▶ Request 1
Count the lines in the listing below that contain the string "style", matching case exactly. Give only the number.
++++ Source extract
Our usual language for perceiving dreams is curiously imprecise. We
listen to the dream to see what it is telling us, or we look at what
it says. We see through it in order to hear its message.


The quick movements back and forth between seeing and hearing seem
to prevent either from being the privileged sense for dream work. We
cannot assume that understanding dreams is simply a matter of seeing
by means of images or hearing by means of metaphors. It is as if the
psyche mixes these two modalities to remind us of its complexity: that
at least two senses are needed for grasping an image.


There is something more here: I think we are also being told that
we can’t get at an image at all by sense-perception taken in the usual
Aristotelian or empirical view of it. For images are not the same as
optical pictures, even if they are like pictures (Spring Journal
1978). Nor are they actual physical sounds. We do not literally see
images or hear metaphors; we perform an operation of insight which is
a seeing-through or a hearing-into. The sense-words see and hear
themselves become metaphors because, at one and the same time, we are
using our senses and also not using them as we may believe we are. By
appearing together in the single psychological act of studying an
image, seeing and hearing relativize each other. We see-through our
hearing and listen-into our seeing.


By confronting our usual sense language, images and dreams are also
retraining our senses themselves. They are being freed from the
conceptual constraints which decide how they must perform and what
their proper objects are. So, a dream is indeed a derangement of the
senses as was said so long ago by both rationalists and romantics.


Unfortunately, so long as we go about our training in terms of
knowing about images (symbolizing) rather than sensing images
(imagining- cf. Spring 1977, pp. 62-69), we may never let the dream
image derange us enough to retrain us. Much of what we learn to do
with images in training institutes defends against the derangement of
the senses.
++++++++
++++ The input
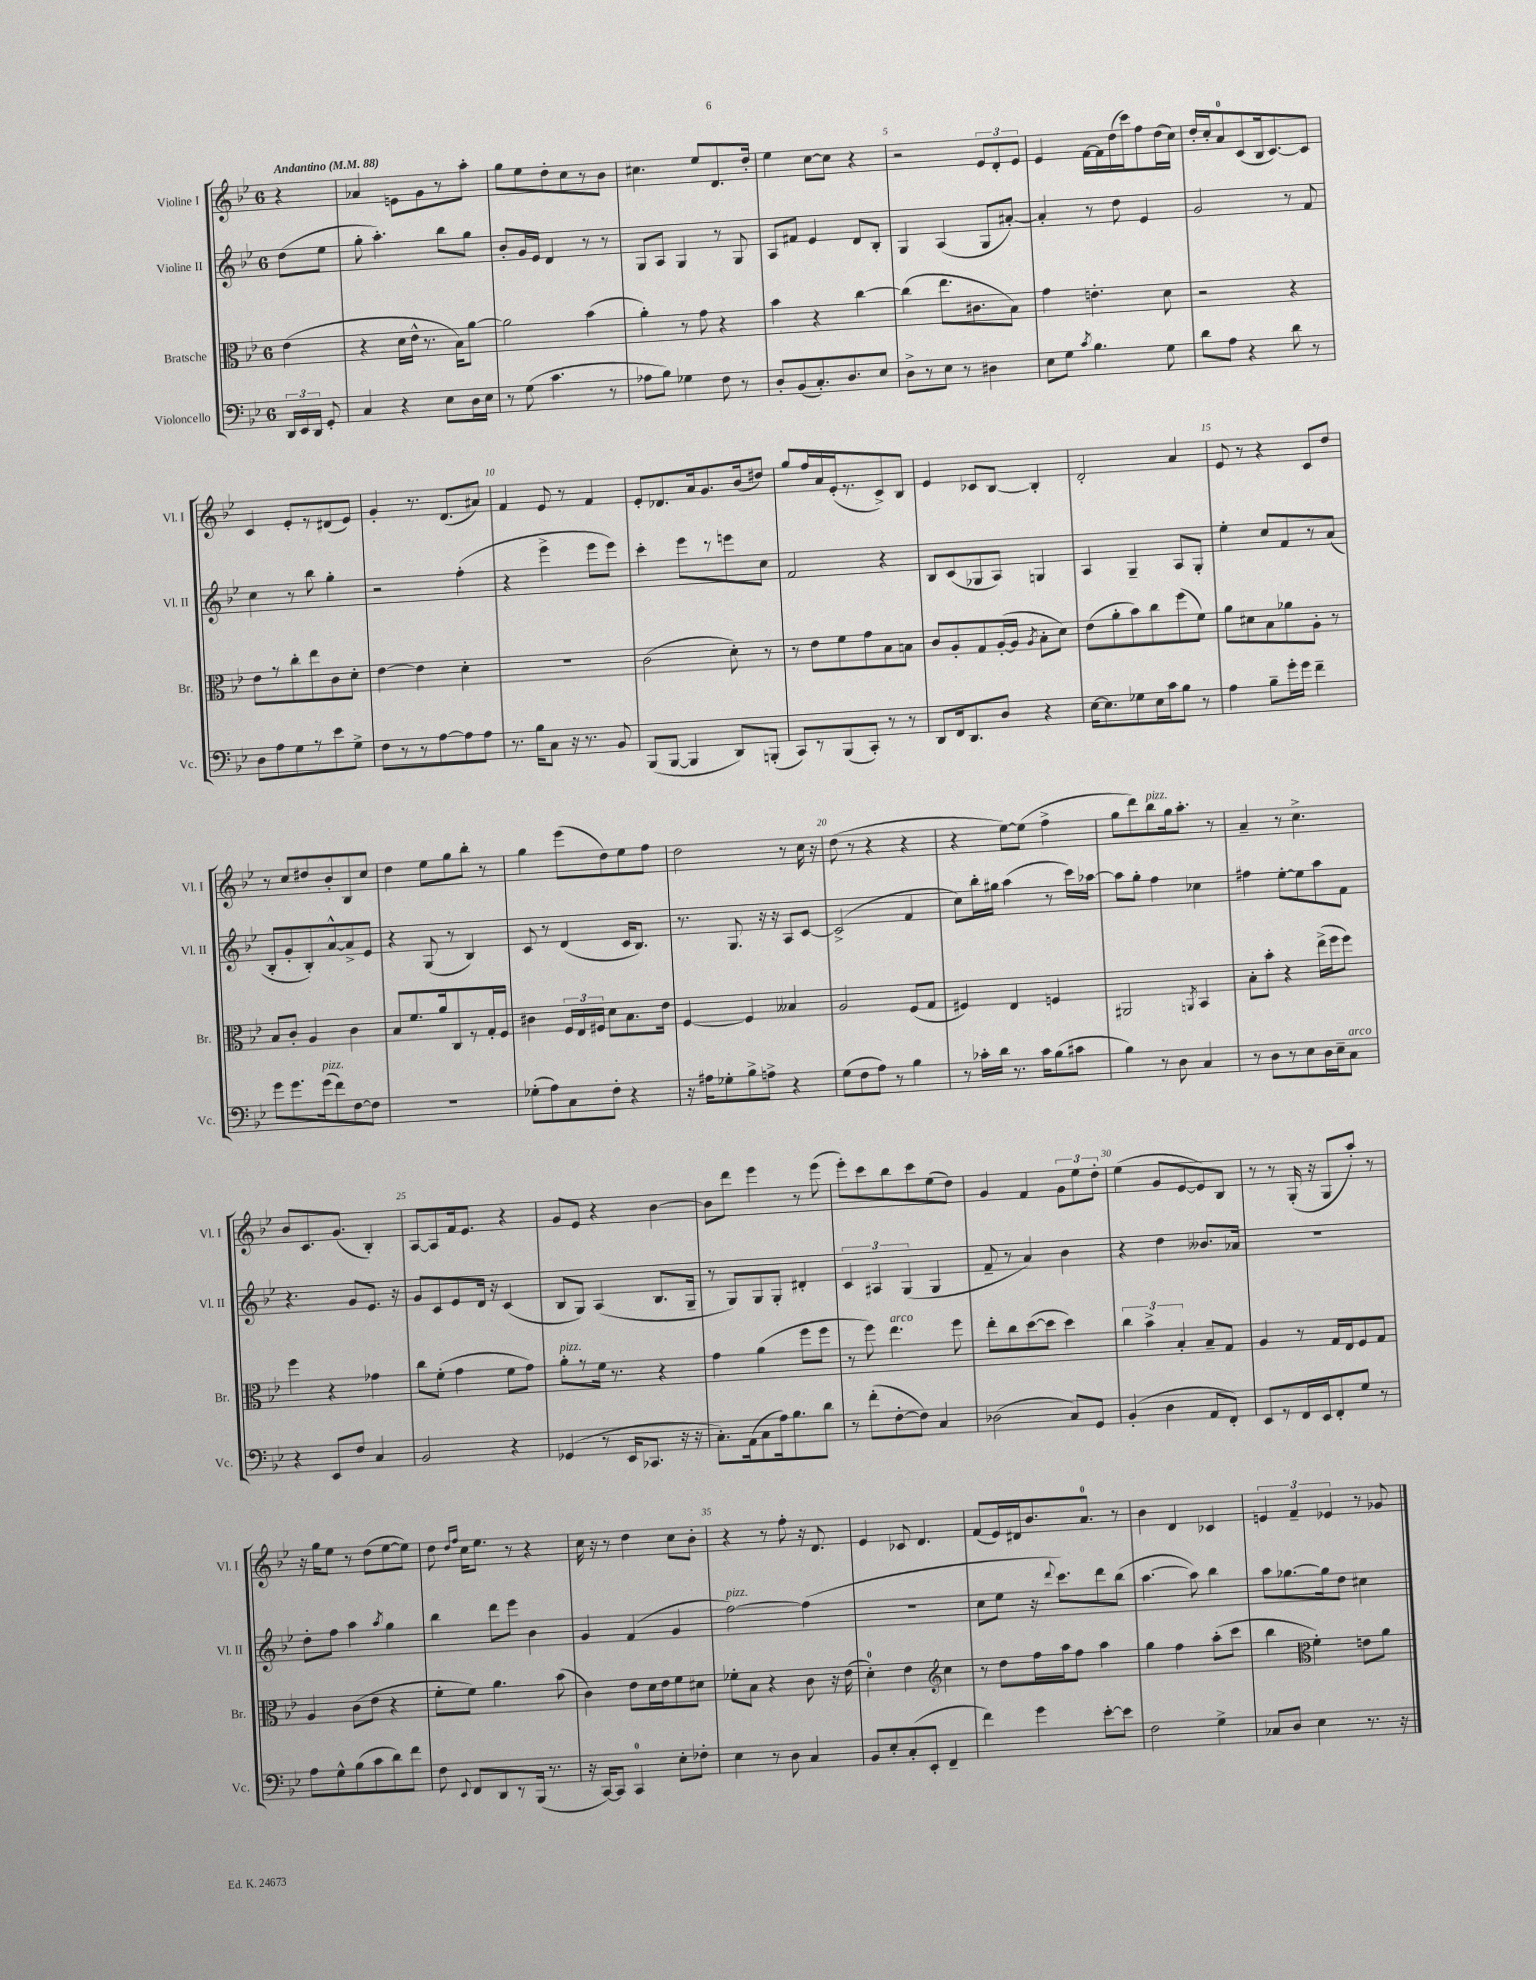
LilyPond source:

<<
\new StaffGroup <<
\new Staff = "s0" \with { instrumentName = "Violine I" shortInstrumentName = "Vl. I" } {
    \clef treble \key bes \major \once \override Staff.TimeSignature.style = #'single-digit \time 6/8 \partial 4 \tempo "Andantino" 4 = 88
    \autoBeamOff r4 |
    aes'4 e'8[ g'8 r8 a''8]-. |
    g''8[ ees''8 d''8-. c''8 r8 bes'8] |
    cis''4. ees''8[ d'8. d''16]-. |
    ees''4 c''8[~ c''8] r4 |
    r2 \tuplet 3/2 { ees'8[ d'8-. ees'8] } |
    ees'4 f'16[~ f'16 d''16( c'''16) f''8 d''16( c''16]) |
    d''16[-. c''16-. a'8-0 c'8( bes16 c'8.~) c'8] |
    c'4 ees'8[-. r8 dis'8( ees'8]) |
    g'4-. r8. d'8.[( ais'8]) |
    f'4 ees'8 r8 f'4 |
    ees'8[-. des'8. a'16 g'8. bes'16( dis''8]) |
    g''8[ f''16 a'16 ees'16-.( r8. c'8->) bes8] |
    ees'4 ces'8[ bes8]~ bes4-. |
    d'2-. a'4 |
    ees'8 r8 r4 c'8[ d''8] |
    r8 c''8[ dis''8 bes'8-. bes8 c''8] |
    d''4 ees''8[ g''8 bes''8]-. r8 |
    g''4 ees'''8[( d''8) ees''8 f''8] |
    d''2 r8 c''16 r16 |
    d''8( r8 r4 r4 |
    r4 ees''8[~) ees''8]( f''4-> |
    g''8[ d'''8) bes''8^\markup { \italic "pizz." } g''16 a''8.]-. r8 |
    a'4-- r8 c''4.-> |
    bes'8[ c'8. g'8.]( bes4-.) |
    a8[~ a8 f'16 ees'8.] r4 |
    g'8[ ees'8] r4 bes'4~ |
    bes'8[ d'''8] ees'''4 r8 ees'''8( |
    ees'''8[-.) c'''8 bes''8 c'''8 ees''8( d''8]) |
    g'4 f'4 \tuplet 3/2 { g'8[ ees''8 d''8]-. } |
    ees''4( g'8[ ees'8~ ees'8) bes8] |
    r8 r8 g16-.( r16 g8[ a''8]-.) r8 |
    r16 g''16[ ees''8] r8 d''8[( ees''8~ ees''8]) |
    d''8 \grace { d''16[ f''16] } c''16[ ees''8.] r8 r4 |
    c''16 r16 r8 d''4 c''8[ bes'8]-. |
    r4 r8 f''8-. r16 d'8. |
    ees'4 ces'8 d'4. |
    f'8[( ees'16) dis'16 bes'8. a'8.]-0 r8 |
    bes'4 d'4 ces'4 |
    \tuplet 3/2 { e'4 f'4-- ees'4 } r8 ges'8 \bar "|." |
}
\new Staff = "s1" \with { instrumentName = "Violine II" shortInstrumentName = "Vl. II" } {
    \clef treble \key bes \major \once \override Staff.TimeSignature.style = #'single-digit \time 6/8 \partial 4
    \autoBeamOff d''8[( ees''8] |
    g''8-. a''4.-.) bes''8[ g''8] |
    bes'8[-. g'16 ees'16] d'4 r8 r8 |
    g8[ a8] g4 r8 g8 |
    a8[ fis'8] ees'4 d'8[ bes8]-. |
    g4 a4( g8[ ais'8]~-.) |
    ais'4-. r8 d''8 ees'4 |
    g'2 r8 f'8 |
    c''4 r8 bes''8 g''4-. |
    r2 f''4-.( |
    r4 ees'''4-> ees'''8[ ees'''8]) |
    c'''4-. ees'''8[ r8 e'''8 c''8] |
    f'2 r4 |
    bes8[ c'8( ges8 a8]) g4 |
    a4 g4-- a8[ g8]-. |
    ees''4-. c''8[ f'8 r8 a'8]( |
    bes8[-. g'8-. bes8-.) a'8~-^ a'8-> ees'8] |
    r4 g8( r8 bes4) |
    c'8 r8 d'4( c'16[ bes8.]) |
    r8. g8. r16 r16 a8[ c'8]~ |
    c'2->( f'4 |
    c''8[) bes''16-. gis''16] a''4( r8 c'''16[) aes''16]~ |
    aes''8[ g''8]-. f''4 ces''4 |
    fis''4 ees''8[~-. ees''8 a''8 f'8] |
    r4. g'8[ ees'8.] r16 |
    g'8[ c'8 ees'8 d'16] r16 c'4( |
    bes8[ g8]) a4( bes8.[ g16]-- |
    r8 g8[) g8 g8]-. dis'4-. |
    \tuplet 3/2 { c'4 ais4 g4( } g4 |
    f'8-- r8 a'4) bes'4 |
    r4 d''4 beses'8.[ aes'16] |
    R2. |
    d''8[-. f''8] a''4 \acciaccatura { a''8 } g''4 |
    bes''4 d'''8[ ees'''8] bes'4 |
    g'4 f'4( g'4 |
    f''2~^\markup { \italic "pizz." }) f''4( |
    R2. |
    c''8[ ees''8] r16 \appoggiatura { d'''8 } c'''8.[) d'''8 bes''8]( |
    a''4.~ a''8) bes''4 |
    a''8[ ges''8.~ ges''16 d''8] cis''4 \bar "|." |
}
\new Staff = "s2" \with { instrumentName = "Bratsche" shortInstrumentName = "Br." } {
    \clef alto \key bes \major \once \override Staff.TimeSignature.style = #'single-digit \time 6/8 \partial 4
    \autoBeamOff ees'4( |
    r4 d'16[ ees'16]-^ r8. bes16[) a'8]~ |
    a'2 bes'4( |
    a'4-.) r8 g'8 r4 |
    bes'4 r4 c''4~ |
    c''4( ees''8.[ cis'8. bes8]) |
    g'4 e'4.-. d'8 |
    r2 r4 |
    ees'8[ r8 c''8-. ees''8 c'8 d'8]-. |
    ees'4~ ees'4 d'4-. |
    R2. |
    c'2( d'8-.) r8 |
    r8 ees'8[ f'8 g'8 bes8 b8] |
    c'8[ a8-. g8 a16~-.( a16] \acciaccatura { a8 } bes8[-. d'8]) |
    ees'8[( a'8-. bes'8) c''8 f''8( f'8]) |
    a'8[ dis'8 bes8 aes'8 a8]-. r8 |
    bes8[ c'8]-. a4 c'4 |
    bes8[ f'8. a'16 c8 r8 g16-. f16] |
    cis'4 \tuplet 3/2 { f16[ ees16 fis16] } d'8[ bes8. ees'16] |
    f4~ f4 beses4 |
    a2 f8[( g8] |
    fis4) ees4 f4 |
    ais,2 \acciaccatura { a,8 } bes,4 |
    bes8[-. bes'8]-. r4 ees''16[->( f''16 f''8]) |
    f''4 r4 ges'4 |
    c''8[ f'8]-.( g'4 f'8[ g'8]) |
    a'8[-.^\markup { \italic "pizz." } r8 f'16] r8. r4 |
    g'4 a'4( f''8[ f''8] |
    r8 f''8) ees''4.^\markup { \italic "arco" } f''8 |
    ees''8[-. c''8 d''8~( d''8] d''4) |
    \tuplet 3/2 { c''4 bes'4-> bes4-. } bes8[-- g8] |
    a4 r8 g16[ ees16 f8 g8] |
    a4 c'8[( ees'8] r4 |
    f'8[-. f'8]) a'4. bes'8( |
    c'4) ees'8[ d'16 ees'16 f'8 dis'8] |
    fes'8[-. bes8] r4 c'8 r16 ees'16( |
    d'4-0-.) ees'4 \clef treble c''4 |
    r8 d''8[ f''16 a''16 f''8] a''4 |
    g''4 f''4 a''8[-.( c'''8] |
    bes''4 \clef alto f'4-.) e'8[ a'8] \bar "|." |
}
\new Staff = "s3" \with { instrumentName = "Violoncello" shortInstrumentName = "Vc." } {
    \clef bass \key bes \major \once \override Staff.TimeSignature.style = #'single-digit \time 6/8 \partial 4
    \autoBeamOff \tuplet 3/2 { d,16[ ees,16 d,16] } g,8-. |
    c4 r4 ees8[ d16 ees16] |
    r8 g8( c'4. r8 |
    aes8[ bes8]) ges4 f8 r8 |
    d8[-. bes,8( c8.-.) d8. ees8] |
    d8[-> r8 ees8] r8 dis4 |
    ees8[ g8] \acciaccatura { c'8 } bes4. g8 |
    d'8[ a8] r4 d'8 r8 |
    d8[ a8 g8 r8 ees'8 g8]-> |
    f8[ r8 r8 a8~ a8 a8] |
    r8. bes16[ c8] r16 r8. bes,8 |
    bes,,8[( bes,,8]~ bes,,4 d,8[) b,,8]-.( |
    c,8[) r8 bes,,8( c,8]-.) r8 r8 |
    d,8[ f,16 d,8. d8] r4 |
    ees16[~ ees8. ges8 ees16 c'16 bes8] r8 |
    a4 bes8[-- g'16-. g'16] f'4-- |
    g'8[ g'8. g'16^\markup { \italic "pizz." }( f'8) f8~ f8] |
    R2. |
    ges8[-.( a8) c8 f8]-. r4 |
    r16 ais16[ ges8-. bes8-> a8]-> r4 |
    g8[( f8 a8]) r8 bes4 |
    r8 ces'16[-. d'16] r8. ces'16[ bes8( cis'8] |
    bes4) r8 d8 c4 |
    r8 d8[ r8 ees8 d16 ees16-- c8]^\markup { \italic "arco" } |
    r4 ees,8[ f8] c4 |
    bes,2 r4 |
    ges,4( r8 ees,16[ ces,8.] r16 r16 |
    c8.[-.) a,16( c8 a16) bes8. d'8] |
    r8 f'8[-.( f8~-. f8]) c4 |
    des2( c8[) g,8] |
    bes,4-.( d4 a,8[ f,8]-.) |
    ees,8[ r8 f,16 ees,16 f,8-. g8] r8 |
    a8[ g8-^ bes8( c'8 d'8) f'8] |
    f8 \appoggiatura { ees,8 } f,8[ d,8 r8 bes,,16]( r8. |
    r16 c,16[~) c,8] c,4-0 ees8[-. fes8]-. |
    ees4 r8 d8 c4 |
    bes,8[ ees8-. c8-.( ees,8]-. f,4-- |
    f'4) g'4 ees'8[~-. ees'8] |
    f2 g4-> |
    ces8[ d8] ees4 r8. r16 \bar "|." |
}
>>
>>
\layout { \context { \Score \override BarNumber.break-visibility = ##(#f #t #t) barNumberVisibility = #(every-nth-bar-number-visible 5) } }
++++++++
▶ Request 2
Answer from the passage on dreams above:
(a) Which two senses does the usual language for perceiving dreams move back and forth between?
(b) By whom was a dream said long ago to be a derangement of the senses?
(c) What does the passage set against knowing about images (symbolizing) as the proper course of training?

▶ Exercise solution 1
4

▶ Exercise solution 2
(a) Seeing and hearing.
(b) By both rationalists and romantics.
(c) Sensing images (imagining).